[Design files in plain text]
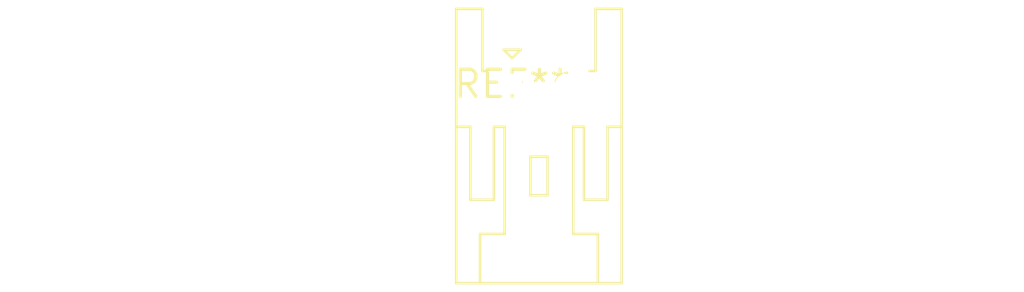
<source format=kicad_pcb>
(kicad_pcb (version 20240108) (generator pcbnew)

  (general
    (thickness 1.6)
  )

  (paper "A4")
  (layers
    (0 "F.Cu" signal)
    (31 "B.Cu" signal)
    (32 "B.Adhes" user "B.Adhesive")
    (33 "F.Adhes" user "F.Adhesive")
    (34 "B.Paste" user)
    (35 "F.Paste" user)
    (36 "B.SilkS" user "B.Silkscreen")
    (37 "F.SilkS" user "F.Silkscreen")
    (38 "B.Mask" user)
    (39 "F.Mask" user)
    (40 "Dwgs.User" user "User.Drawings")
    (41 "Cmts.User" user "User.Comments")
    (42 "Eco1.User" user "User.Eco1")
    (43 "Eco2.User" user "User.Eco2")
    (44 "Edge.Cuts" user)
    (45 "Margin" user)
    (46 "B.CrtYd" user "B.Courtyard")
    (47 "F.CrtYd" user "F.Courtyard")
    (48 "B.Fab" user)
    (49 "F.Fab" user)
    (50 "User.1" user)
    (51 "User.2" user)
    (52 "User.3" user)
    (53 "User.4" user)
    (54 "User.5" user)
    (55 "User.6" user)
    (56 "User.7" user)
    (57 "User.8" user)
    (58 "User.9" user)
  )

  (setup
    (pad_to_mask_clearance 0)
    (pcbplotparams
      (layerselection 0x00010fc_ffffffff)
      (plot_on_all_layers_selection 0x0000000_00000000)
      (disableapertmacros false)
      (usegerberextensions false)
      (usegerberattributes false)
      (usegerberadvancedattributes false)
      (creategerberjobfile false)
      (dashed_line_dash_ratio 12.000000)
      (dashed_line_gap_ratio 3.000000)
      (svgprecision 4)
      (plotframeref false)
      (viasonmask false)
      (mode 1)
      (useauxorigin false)
      (hpglpennumber 1)
      (hpglpenspeed 20)
      (hpglpendiameter 15.000000)
      (dxfpolygonmode false)
      (dxfimperialunits false)
      (dxfusepcbnewfont false)
      (psnegative false)
      (psa4output false)
      (plotreference false)
      (plotvalue false)
      (plotinvisibletext false)
      (sketchpadsonfab false)
      (subtractmaskfromsilk false)
      (outputformat 1)
      (mirror false)
      (drillshape 1)
      (scaleselection 1)
      (outputdirectory "")
    )
  )

  (net 0 "")

  (footprint "JST_XA_S02B-XASK-1_1x02_P2.50mm_Horizontal" (layer "F.Cu") (at 0 0))

)

</source>
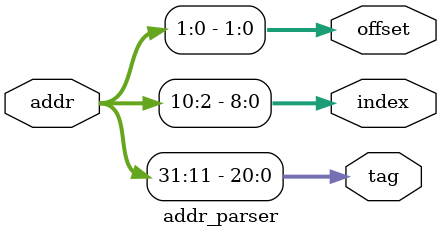
<source format=sv>
module addr_parser #(
    parameter CACHE_LINE=128,
    parameter CACHE_SIZE=8192
) (
    input [31:0] addr,
    output [31 - $clog2(CACHE_SIZE * 8/CACHE_LINE) - $clog2(CACHE_LINE/32):0] tag,
    output [$clog2(CACHE_SIZE * 8/CACHE_LINE)-1:0] index,
    output [$clog2(CACHE_LINE/32)-1:0] offset
);

    assign {tag, index, offset} = addr;
    
endmodule

</source>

How to complete this task:
Every line above has to be output exactly; the pictures must be dropped.

Output of the task:
<source format=kicad_pcb>
(kicad_pcb (version 20240108) (generator pcbnew)

  (general
    (thickness 1.6)
  )

  (paper "A4")
  (layers
    (0 "F.Cu" signal)
    (31 "B.Cu" signal)
    (32 "B.Adhes" user "B.Adhesive")
    (33 "F.Adhes" user "F.Adhesive")
    (34 "B.Paste" user)
    (35 "F.Paste" user)
    (36 "B.SilkS" user "B.Silkscreen")
    (37 "F.SilkS" user "F.Silkscreen")
    (38 "B.Mask" user)
    (39 "F.Mask" user)
    (40 "Dwgs.User" user "User.Drawings")
    (41 "Cmts.User" user "User.Comments")
    (42 "Eco1.User" user "User.Eco1")
    (43 "Eco2.User" user "User.Eco2")
    (44 "Edge.Cuts" user)
    (45 "Margin" user)
    (46 "B.CrtYd" user "B.Courtyard")
    (47 "F.CrtYd" user "F.Courtyard")
    (48 "B.Fab" user)
    (49 "F.Fab" user)
    (50 "User.1" user)
    (51 "User.2" user)
    (52 "User.3" user)
    (53 "User.4" user)
    (54 "User.5" user)
    (55 "User.6" user)
    (56 "User.7" user)
    (57 "User.8" user)
    (58 "User.9" user)
  )

  (setup
    (pad_to_mask_clearance 0)
    (pcbplotparams
      (layerselection 0x00010fc_ffffffff)
      (plot_on_all_layers_selection 0x0000000_00000000)
      (disableapertmacros false)
      (usegerberextensions false)
      (usegerberattributes false)
      (usegerberadvancedattributes false)
      (creategerberjobfile false)
      (dashed_line_dash_ratio 12.000000)
      (dashed_line_gap_ratio 3.000000)
      (svgprecision 4)
      (plotframeref false)
      (viasonmask false)
      (mode 1)
      (useauxorigin false)
      (hpglpennumber 1)
      (hpglpenspeed 20)
      (hpglpendiameter 15.000000)
      (dxfpolygonmode false)
      (dxfimperialunits false)
      (dxfusepcbnewfont false)
      (psnegative false)
      (psa4output false)
      (plotreference false)
      (plotvalue false)
      (plotinvisibletext false)
      (sketchpadsonfab false)
      (subtractmaskfromsilk false)
      (outputformat 1)
      (mirror false)
      (drillshape 1)
      (scaleselection 1)
      (outputdirectory "")
    )
  )

  (net 0 "")

  (footprint "JST_XA_S02B-XASK-1_1x02_P2.50mm_Horizontal" (layer "F.Cu") (at 0 0))

)

</source>
<source format=sv>
module addr_parser #(
    parameter CACHE_LINE=128,
    parameter CACHE_SIZE=8192
) (
    input [31:0] addr,
    output [31 - $clog2(CACHE_SIZE * 8/CACHE_LINE) - $clog2(CACHE_LINE/32):0] tag,
    output [$clog2(CACHE_SIZE * 8/CACHE_LINE)-1:0] index,
    output [$clog2(CACHE_LINE/32)-1:0] offset
);

    assign {tag, index, offset} = addr;
    
endmodule

</source>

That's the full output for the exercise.